**What you need to do**
Extract from the entries below, exactly as given, only the lines from the line containing "M589 875 595" to the line containing "M712 1342 714 1413 722 1465 765 1549", both lines included.

########################################

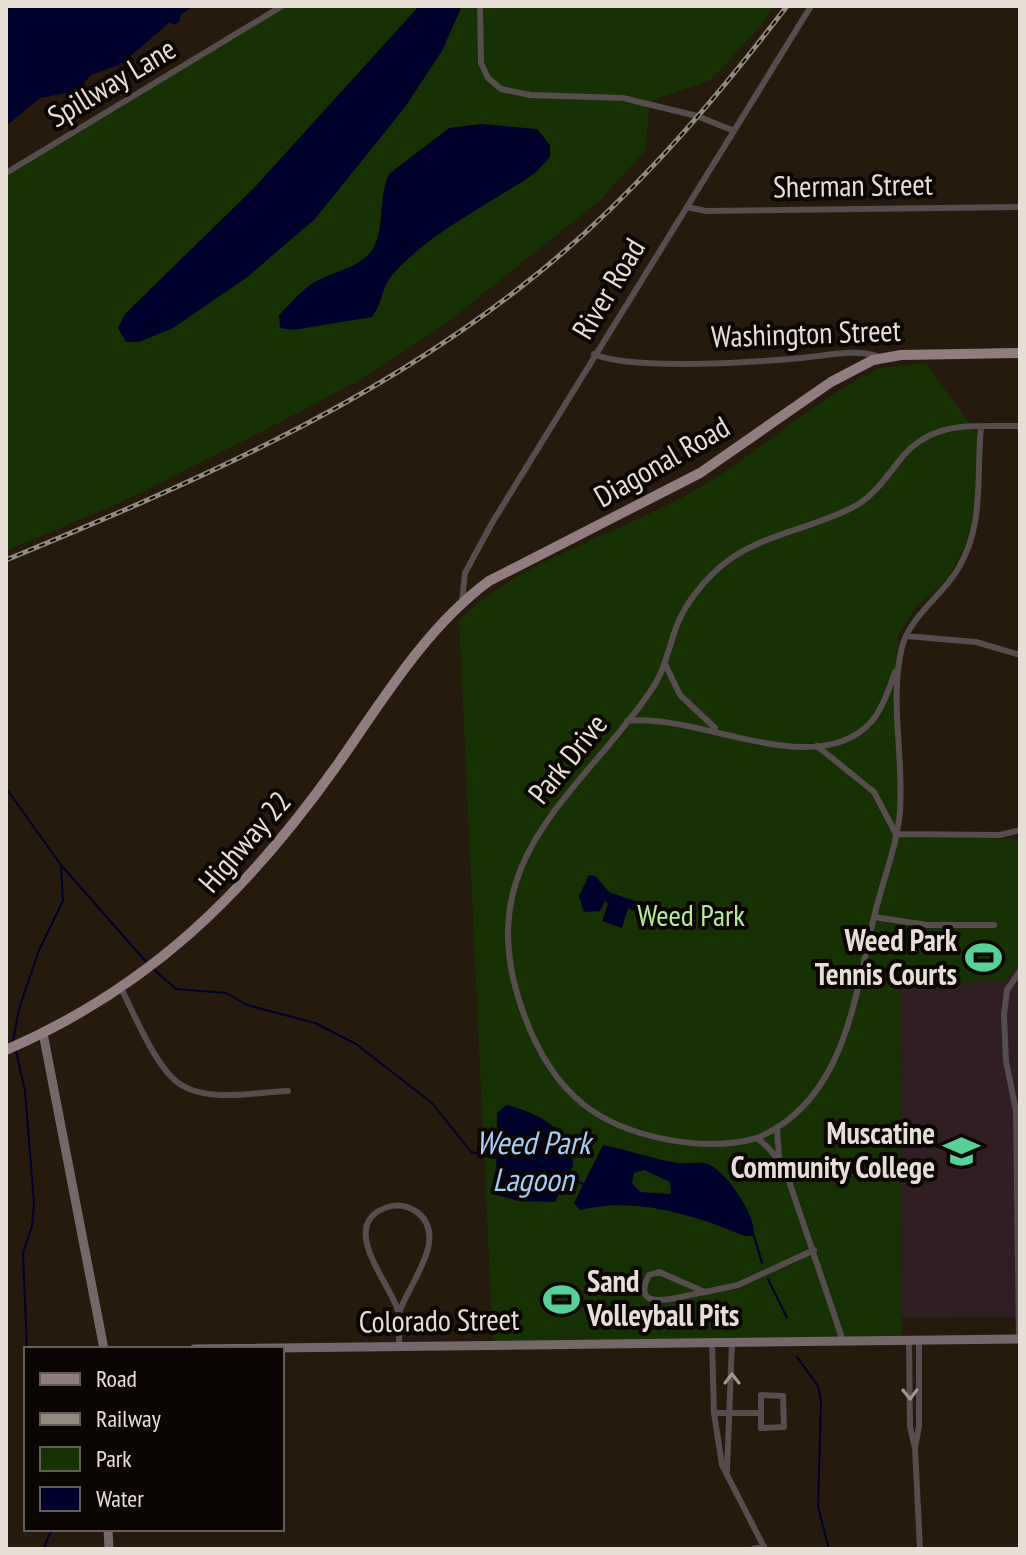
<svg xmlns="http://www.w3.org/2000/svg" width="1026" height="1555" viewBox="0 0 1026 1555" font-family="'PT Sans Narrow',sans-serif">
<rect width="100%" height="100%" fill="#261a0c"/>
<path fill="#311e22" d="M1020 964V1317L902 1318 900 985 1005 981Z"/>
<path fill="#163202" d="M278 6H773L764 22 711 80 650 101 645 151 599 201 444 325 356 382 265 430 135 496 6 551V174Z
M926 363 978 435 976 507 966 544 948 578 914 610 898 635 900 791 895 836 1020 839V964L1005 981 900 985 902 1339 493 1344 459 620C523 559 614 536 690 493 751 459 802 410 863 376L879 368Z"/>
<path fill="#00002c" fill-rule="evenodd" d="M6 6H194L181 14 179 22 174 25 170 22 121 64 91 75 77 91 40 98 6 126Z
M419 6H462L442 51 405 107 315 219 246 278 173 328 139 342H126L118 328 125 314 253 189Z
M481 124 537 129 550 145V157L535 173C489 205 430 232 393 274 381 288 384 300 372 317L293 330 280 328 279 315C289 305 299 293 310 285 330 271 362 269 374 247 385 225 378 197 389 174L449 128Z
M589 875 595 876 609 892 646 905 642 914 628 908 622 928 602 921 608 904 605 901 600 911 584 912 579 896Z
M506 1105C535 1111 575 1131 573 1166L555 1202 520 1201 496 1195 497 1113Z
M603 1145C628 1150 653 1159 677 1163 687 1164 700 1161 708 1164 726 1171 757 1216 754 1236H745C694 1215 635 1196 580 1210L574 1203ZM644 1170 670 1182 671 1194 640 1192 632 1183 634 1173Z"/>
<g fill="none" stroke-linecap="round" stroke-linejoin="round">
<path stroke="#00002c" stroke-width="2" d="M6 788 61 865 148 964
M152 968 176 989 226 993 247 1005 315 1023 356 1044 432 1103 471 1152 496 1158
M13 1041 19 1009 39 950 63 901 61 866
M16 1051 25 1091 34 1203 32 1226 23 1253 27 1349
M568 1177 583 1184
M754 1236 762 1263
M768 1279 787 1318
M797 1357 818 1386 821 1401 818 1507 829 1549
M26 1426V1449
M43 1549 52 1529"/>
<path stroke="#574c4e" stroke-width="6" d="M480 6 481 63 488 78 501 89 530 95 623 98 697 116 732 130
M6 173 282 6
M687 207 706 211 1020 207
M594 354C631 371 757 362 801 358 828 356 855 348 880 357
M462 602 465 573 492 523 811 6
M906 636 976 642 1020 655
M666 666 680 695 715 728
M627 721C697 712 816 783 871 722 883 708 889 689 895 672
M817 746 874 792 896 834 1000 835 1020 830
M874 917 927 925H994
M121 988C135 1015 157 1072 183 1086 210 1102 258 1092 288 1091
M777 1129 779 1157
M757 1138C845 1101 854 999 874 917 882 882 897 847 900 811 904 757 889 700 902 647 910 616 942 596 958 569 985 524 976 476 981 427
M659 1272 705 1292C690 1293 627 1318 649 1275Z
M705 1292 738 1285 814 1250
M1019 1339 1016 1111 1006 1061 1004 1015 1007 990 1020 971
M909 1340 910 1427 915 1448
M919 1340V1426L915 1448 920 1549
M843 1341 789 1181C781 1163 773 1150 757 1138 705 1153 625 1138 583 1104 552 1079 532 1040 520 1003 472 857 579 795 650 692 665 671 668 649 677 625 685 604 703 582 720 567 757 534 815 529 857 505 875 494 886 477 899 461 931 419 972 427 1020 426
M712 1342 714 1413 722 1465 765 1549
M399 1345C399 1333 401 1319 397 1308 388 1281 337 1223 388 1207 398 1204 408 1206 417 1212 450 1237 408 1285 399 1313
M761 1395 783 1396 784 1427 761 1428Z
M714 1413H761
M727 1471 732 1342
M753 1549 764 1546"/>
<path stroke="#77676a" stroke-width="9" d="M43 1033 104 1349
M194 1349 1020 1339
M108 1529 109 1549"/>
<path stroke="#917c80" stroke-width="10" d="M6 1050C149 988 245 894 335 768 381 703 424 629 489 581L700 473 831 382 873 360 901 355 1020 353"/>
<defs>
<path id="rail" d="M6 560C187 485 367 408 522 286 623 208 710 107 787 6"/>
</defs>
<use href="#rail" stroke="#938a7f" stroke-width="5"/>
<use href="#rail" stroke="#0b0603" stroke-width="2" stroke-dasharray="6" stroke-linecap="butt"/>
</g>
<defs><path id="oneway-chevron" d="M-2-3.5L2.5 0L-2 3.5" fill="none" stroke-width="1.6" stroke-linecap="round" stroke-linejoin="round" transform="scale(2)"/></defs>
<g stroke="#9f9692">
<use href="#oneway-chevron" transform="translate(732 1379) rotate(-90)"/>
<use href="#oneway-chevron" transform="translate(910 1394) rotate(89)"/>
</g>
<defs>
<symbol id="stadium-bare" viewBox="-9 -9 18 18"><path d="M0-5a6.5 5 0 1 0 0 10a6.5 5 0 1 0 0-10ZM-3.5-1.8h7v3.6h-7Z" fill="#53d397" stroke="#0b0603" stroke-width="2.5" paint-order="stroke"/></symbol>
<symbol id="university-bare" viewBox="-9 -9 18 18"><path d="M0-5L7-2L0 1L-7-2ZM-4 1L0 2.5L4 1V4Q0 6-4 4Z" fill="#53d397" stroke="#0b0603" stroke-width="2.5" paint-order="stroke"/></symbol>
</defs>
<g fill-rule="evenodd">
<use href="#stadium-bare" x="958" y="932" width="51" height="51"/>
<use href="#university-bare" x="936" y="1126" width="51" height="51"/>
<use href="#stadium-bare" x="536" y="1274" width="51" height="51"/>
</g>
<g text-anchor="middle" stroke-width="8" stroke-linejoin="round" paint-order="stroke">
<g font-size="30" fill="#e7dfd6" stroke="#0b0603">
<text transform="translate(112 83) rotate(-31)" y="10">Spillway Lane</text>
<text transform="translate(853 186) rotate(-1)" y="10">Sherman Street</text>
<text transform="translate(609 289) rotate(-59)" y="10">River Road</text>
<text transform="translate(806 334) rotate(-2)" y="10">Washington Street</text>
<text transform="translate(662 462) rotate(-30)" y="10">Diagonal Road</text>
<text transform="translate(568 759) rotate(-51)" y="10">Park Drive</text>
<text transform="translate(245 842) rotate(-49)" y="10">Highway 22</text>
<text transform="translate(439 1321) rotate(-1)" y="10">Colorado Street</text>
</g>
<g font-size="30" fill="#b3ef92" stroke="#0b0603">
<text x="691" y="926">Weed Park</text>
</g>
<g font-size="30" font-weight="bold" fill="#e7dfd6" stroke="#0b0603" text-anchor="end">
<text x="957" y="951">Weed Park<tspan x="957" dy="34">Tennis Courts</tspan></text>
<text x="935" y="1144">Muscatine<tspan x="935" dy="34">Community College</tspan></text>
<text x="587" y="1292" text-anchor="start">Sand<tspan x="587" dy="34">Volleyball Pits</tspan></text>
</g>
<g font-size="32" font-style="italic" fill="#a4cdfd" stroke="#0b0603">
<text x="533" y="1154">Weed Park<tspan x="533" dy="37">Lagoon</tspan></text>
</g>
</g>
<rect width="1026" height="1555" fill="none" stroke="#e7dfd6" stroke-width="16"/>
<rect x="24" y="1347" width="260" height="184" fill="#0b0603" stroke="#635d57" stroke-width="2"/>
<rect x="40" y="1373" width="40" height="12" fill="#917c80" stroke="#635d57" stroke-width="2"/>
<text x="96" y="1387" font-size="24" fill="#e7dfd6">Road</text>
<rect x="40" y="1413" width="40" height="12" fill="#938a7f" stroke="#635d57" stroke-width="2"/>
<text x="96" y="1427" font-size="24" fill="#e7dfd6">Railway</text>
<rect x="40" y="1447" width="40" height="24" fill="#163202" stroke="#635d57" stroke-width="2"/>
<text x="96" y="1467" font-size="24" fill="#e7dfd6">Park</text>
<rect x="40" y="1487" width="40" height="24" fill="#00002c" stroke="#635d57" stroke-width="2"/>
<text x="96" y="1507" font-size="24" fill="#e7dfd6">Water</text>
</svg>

########################################

**Completed task**
M589 875 595 876 609 892 646 905 642 914 628 908 622 928 602 921 608 904 605 901 600 911 584 912 579 896Z
M506 1105C535 1111 575 1131 573 1166L555 1202 520 1201 496 1195 497 1113Z
M603 1145C628 1150 653 1159 677 1163 687 1164 700 1161 708 1164 726 1171 757 1216 754 1236H745C694 1215 635 1196 580 1210L574 1203ZM644 1170 670 1182 671 1194 640 1192 632 1183 634 1173Z"/>
<g fill="none" stroke-linecap="round" stroke-linejoin="round">
<path stroke="#00002c" stroke-width="2" d="M6 788 61 865 148 964
M152 968 176 989 226 993 247 1005 315 1023 356 1044 432 1103 471 1152 496 1158
M13 1041 19 1009 39 950 63 901 61 866
M16 1051 25 1091 34 1203 32 1226 23 1253 27 1349
M568 1177 583 1184
M754 1236 762 1263
M768 1279 787 1318
M797 1357 818 1386 821 1401 818 1507 829 1549
M26 1426V1449
M43 1549 52 1529"/>
<path stroke="#574c4e" stroke-width="6" d="M480 6 481 63 488 78 501 89 530 95 623 98 697 116 732 130
M6 173 282 6
M687 207 706 211 1020 207
M594 354C631 371 757 362 801 358 828 356 855 348 880 357
M462 602 465 573 492 523 811 6
M906 636 976 642 1020 655
M666 666 680 695 715 728
M627 721C697 712 816 783 871 722 883 708 889 689 895 672
M817 746 874 792 896 834 1000 835 1020 830
M874 917 927 925H994
M121 988C135 1015 157 1072 183 1086 210 1102 258 1092 288 1091
M777 1129 779 1157
M757 1138C845 1101 854 999 874 917 882 882 897 847 900 811 904 757 889 700 902 647 910 616 942 596 958 569 985 524 976 476 981 427
M659 1272 705 1292C690 1293 627 1318 649 1275Z
M705 1292 738 1285 814 1250
M1019 1339 1016 1111 1006 1061 1004 1015 1007 990 1020 971
M909 1340 910 1427 915 1448
M919 1340V1426L915 1448 920 1549
M843 1341 789 1181C781 1163 773 1150 757 1138 705 1153 625 1138 583 1104 552 1079 532 1040 520 1003 472 857 579 795 650 692 665 671 668 649 677 625 685 604 703 582 720 567 757 534 815 529 857 505 875 494 886 477 899 461 931 419 972 427 1020 426
M712 1342 714 1413 722 1465 765 1549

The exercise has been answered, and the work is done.